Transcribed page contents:
>>
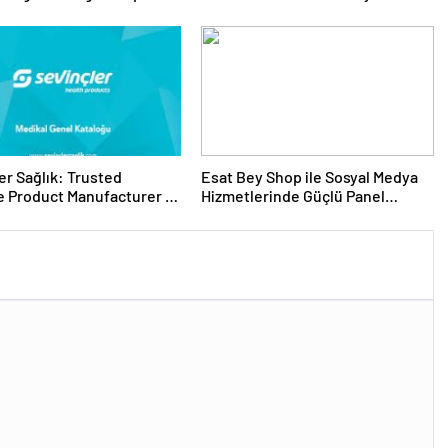
 Seçimi
Ürünleri
er Sağlık: Trusted
Esat Bey Shop ile Sosyal Medya
 Product Manufacturer in
Hizmetlerinde Güçlü Panel
Deneyimi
<<
- **Job**: Please copy the data above character for character, skipping any pictures.

- **Written answer**:
 Seçimi
Ürünleri
er Sağlık: Trusted
Esat Bey Shop ile Sosyal Medya
 Product Manufacturer in
Hizmetlerinde Güçlü Panel
Deneyimi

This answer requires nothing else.